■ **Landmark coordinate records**

□ □ □

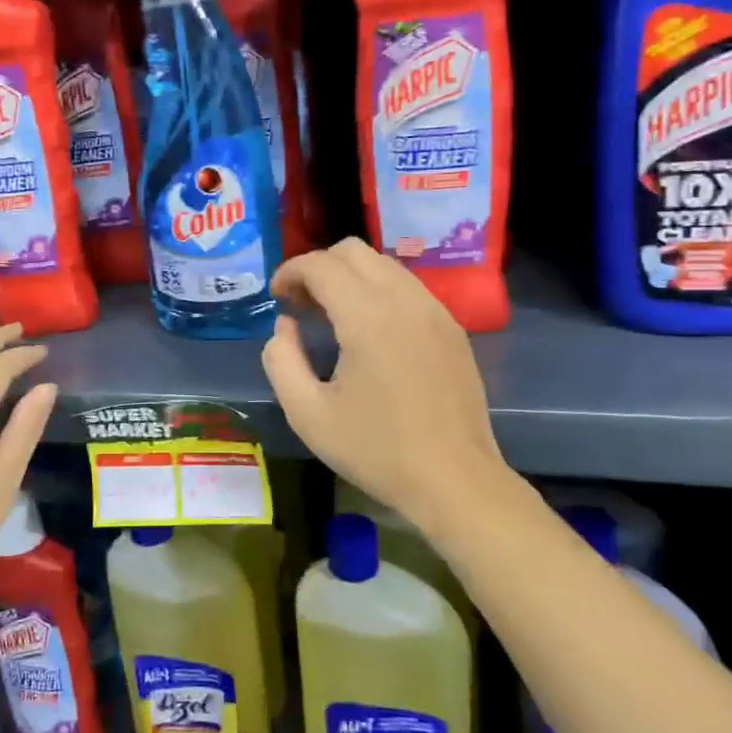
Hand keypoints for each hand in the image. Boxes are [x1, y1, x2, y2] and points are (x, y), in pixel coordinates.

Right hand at [262, 239, 507, 529]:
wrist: (455, 481)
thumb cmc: (377, 451)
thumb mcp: (308, 414)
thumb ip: (282, 360)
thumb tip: (286, 326)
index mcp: (368, 317)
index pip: (321, 265)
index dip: (290, 272)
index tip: (276, 298)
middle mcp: (405, 300)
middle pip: (354, 251)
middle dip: (319, 267)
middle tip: (301, 305)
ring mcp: (435, 311)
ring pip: (384, 265)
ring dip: (350, 277)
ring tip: (332, 316)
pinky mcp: (452, 328)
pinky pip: (408, 288)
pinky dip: (378, 292)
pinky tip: (369, 331)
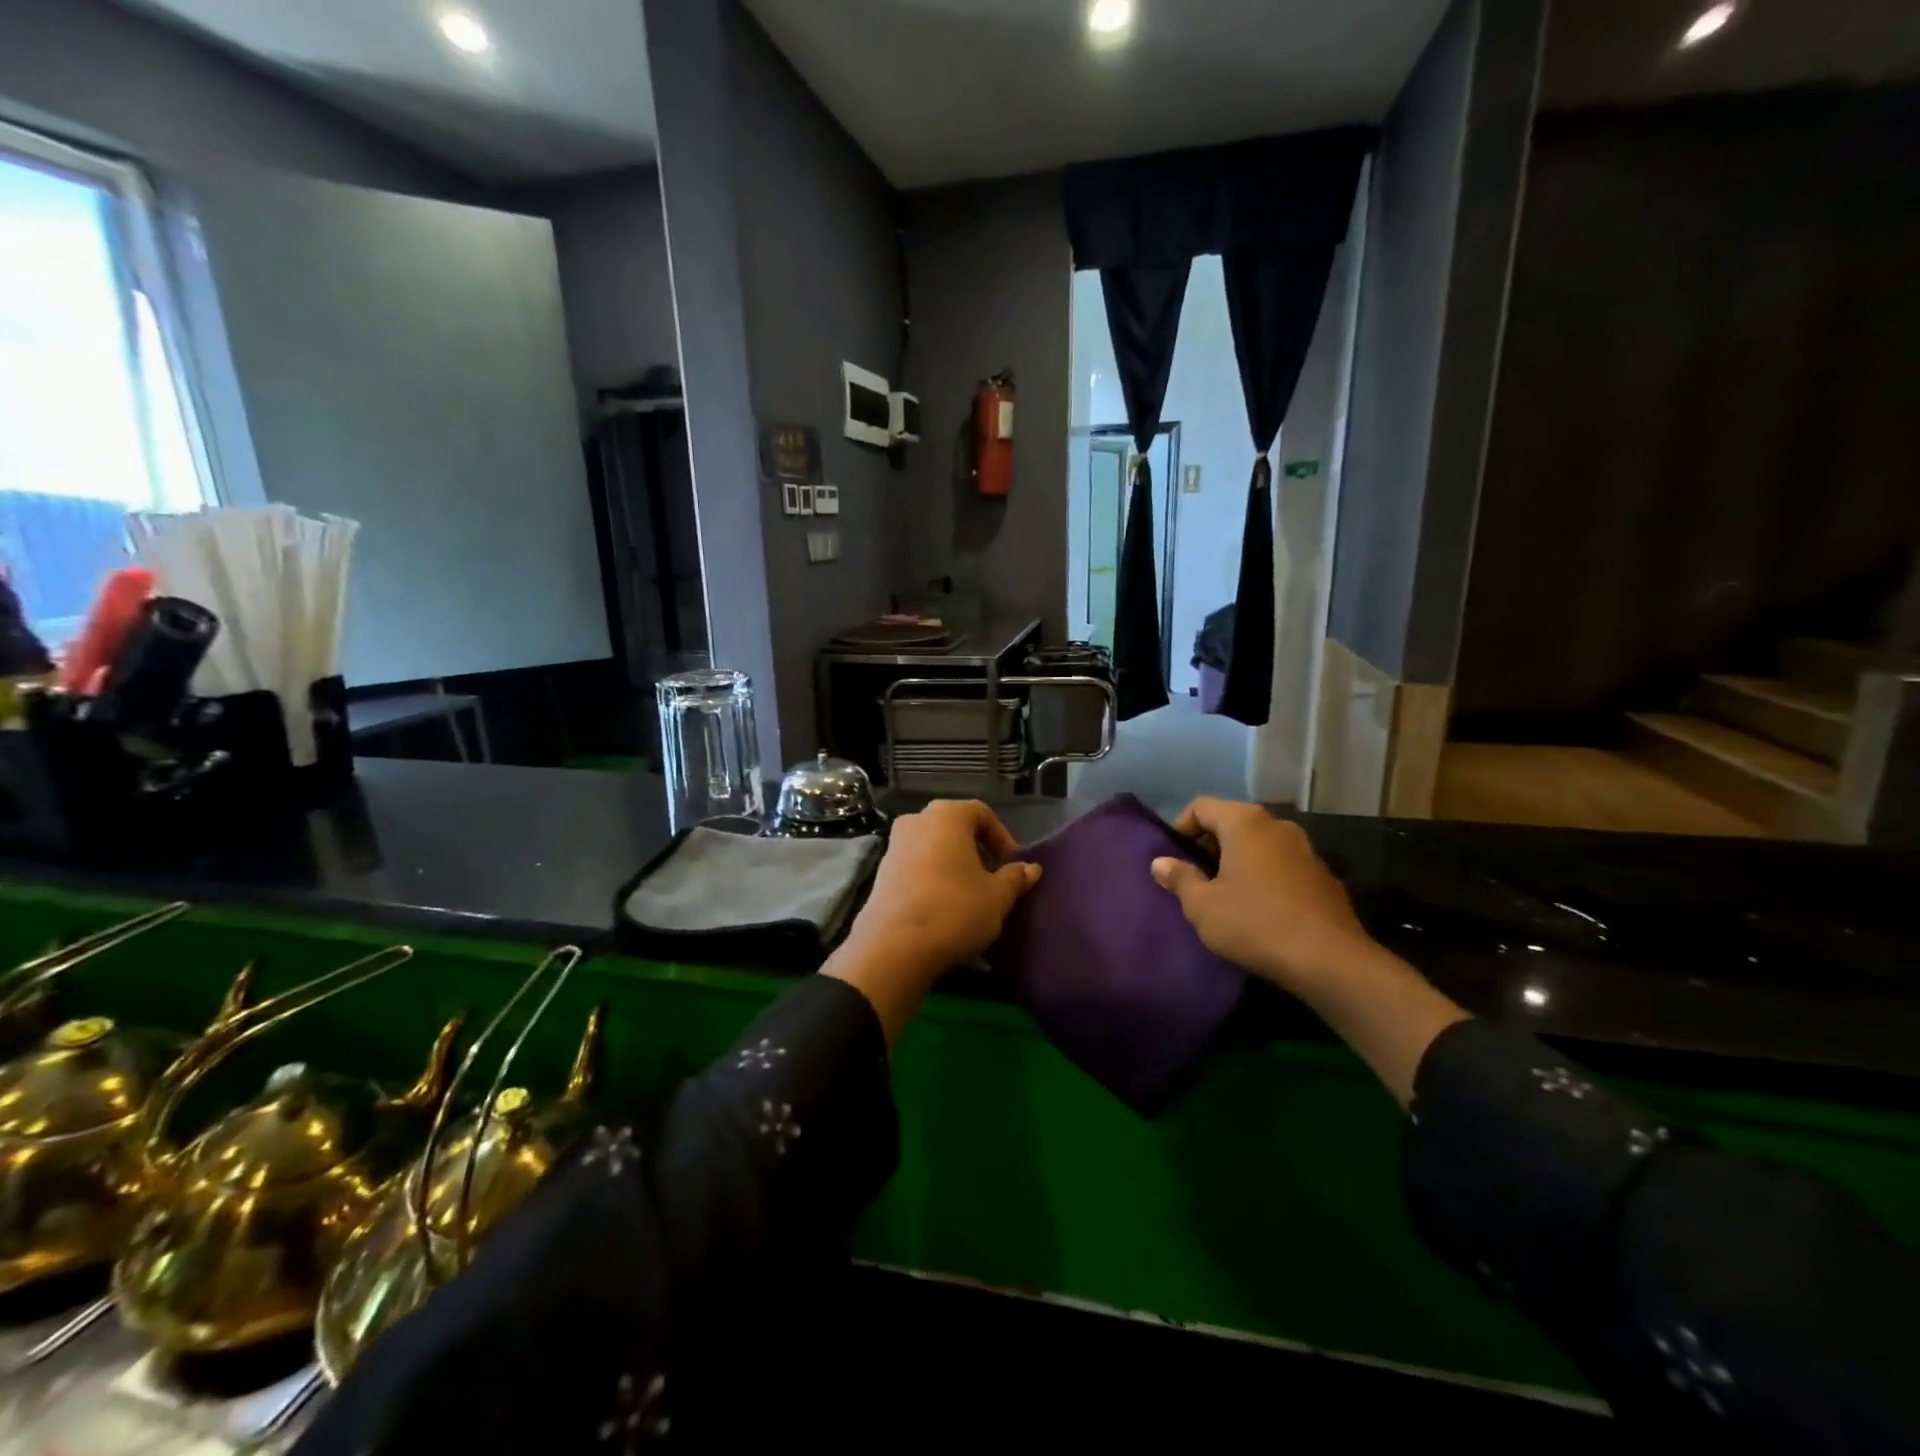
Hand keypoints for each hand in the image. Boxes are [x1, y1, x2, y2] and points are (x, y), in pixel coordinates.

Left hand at [827, 800, 1039, 1043]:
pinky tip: (944, 908)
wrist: (894, 948)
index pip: (982, 814)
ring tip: (971, 897)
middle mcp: (916, 820)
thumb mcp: (997, 896)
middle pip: (956, 829)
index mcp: (947, 815)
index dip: (1002, 838)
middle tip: (994, 880)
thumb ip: (1015, 878)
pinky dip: (933, 879)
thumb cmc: (955, 910)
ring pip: (934, 848)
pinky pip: (916, 867)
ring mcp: (894, 846)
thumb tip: (1031, 868)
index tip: (1013, 866)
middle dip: (978, 852)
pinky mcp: (880, 873)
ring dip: (955, 866)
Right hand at [1149, 797, 1375, 992]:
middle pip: (1232, 821)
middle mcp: (1277, 825)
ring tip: (1225, 893)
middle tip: (1195, 876)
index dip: (1181, 827)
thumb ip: (1179, 878)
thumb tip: (1160, 862)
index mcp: (1245, 823)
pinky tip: (1259, 908)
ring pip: (1259, 843)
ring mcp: (1305, 849)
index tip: (1173, 858)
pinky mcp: (1323, 875)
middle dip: (1210, 844)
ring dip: (1238, 860)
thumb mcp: (1203, 906)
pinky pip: (1281, 863)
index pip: (1202, 806)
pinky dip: (1264, 874)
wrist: (1330, 961)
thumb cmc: (1255, 924)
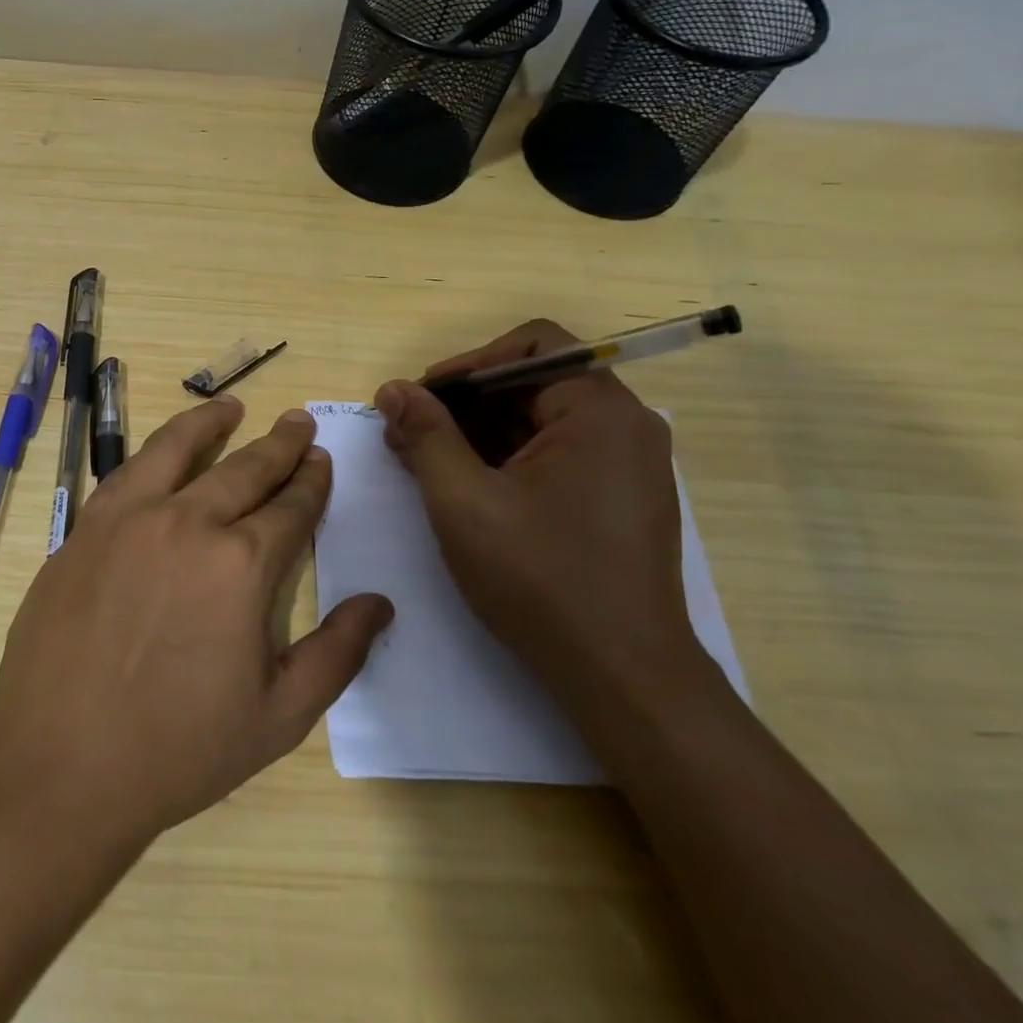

□ □ □

■ **Work instruction**
All pictures are to be skipped; the lines from the first line of the records through the line containing "pinky tip: (369, 331)" are to be repeated exactly, both ends included.

■ **The answer**
Hand keypoints for each hand in the image. Boxes are [x1, y1, x2, y2] and points are (x, y), in pixel coordinates.

Right hand at [262, 239, 507, 529]:
wrist: (455, 481)
thumb cmc: (377, 451)
thumb mcp: (308, 414)
thumb ip: (282, 360)
thumb tip: (286, 326)
index mcp: (368, 317)
index pip: (321, 265)
index dip: (290, 272)
index tip: (276, 298)
middle mcp: (405, 300)
middle pip: (354, 251)
middle dip: (319, 267)
middle tip: (301, 305)
ring mcp: (435, 311)
ring pip: (384, 265)
ring dip: (350, 277)
ring tip: (332, 316)
pinky mcp: (452, 328)
pinky pip: (408, 288)
pinky dip: (378, 292)
pinky tip: (369, 331)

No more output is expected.